An unholy pairing, if ever there was one, this split EP features contributions from Italian black metal crew Demonocracy and the diabolical Finnish force that is Witchcraft. Available via Nuclear War Now! Productions, this five-track release is a brutal, unsparing ride into darkness that will have black metal fans foaming at the mouth. Available on CD (mid-August) and LP (in September), this dark and unpleasant gem is a near perfect example of metal at its twisted, blackened best.
Opening proceedings, Demonocracy kick off with ‘Archaic remains of the numinous’, a near-nine-minute epic that churns and boils with unremitting hostility. This is black metal at its most ferocious, the band trading discordant thrash riffs and crepitating vocals that emerge from somewhere deep in the bowels of the earth. The first new work from the band since 2013, this is a remarkable track that will enthrall newcomers and remind fans of what they’ve been missing. The band use the song’s length well, digging deep to deliver a performance that moves from brutal blackened thrash through to suffocating doom and back again, and if this is an example of the level at which the band are now writing, it’s safe to say their next work will be one to watch out for indeed. The band’s second, and final, contribution to the EP is a cover of Goatlord’s ‘Underground church’, which is given a sulfuric kick in the ass and sent staggering off into the darkness pumped full of Benzedrine and malevolent hate. Closer in spirit to latter day Darkthrone (think ‘too old, too cold’), it’s spiteful, dark and utterly unrepentant… which is how we like it.
Next up are Witchcraft (formerly Black Feast), a Finnish act who have been slowly spreading their sickness via series of split releases and demos. Opening with the creeping horror of ‘At the diabolous hour’, the listener is reminded of the soundtrack to eighties horror movies such as the Evil Dead.

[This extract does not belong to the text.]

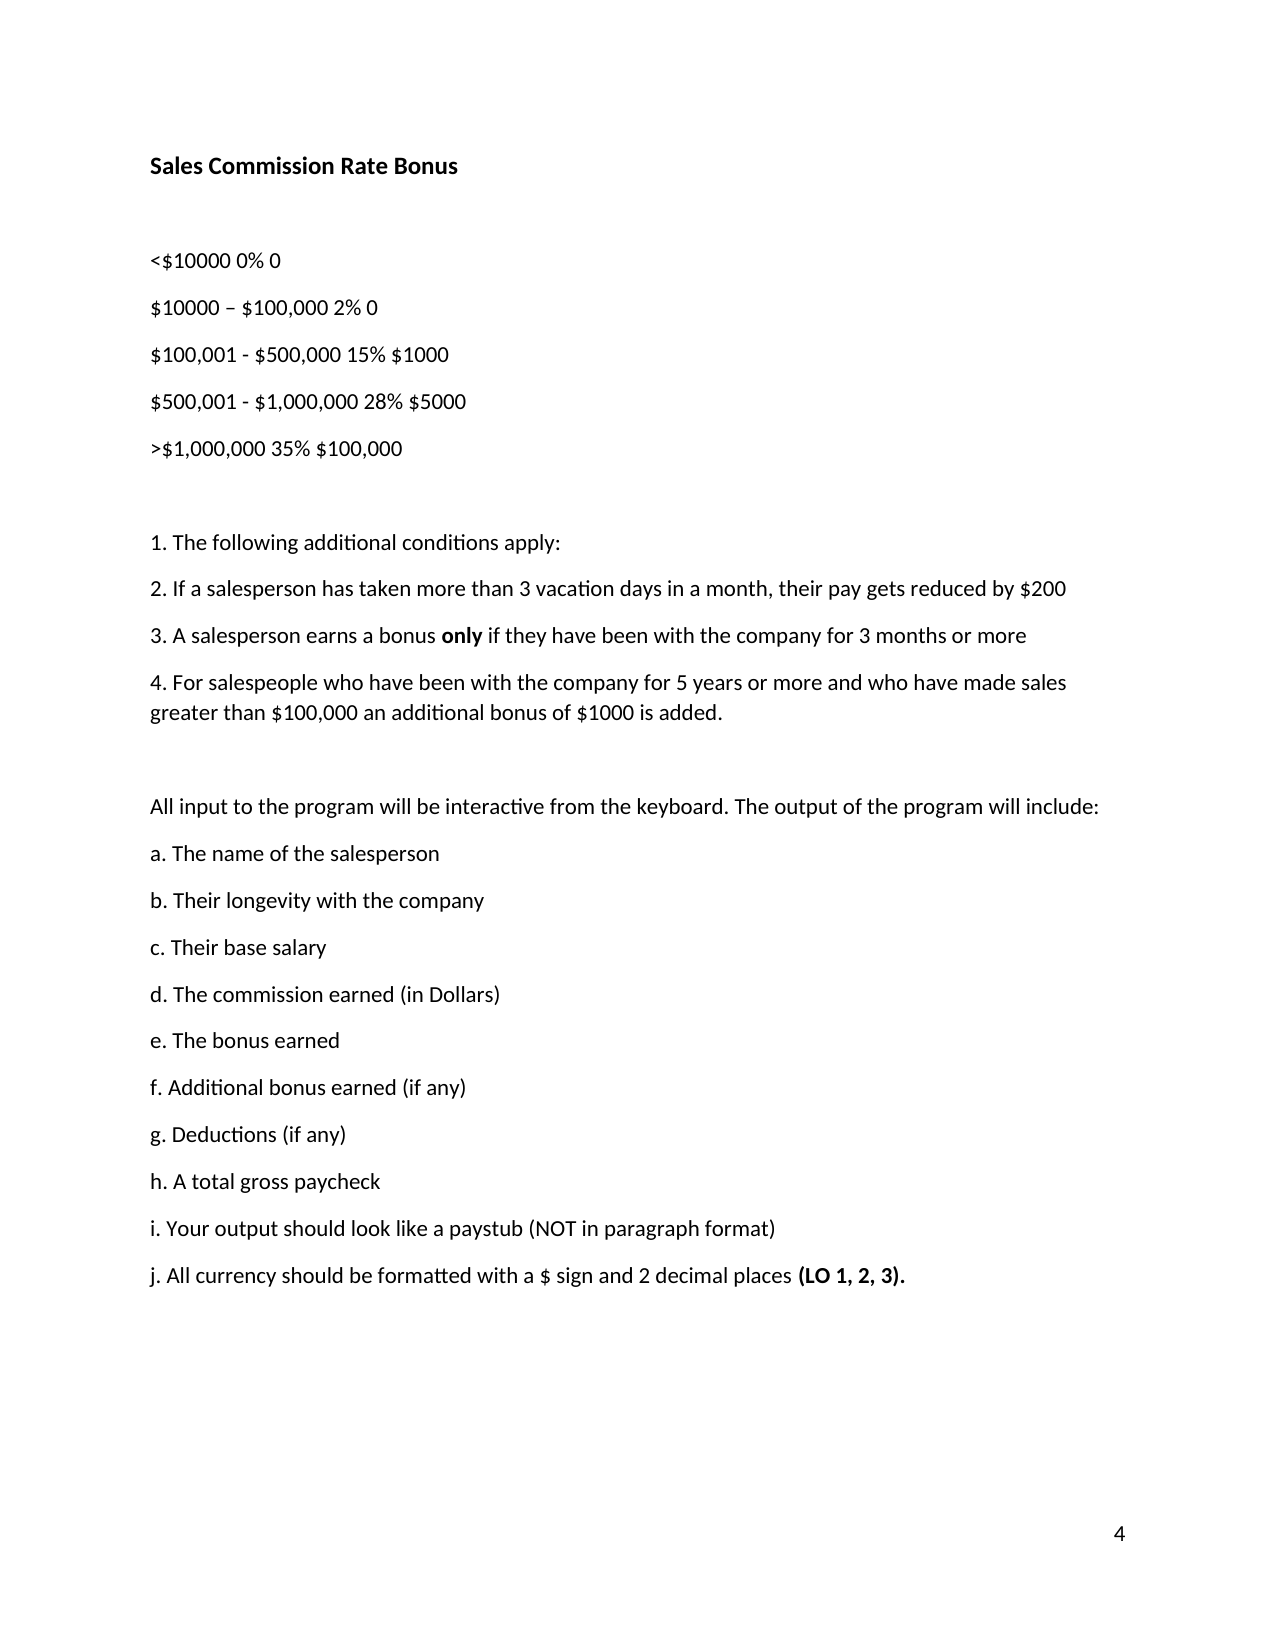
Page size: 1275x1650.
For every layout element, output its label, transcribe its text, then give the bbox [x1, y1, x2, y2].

Howling feedback and tolling bells abound as a demonic voice slithers from the blackness, invoking the primitive blackened noise that is ‘grave immolation’. A dank, rattling cacophony, this homes in on the spirit of the early Hellhammer recordings with buzz-saw guitars, barely-audible drums and vocals ripped straight from Satan’s larynx. It’s the sort of black metal that was traded on cheap C60s back in the early eighties and it eschews all modern production values in favour of a sound so raw you could hang it in a butcher’s shop. An object lesson in extremity, few will admire its charms, but those who do will likely spend the next few months trying to digest every putrid detail through the fuzz. The EP closes with ‘perverted temple of goatsodomy’, a doom-laden trawl through the shores of hell that seems an entirely apt conclusion to proceedings.
Dense and unforgiving, both Demonocracy and Witchcraft hone in on the most extreme aspects of black metal. Of the two bands, Demonocracy offer a more refined sound whilst Witchcraft wallow in the dank atmosphere of those potent early demos by Darkthrone and Hellhammer. Clearly this is music for the fanatical few, but if the blackest of metal is your thing, then this is an awesome release from a respected label and well worth tracking down.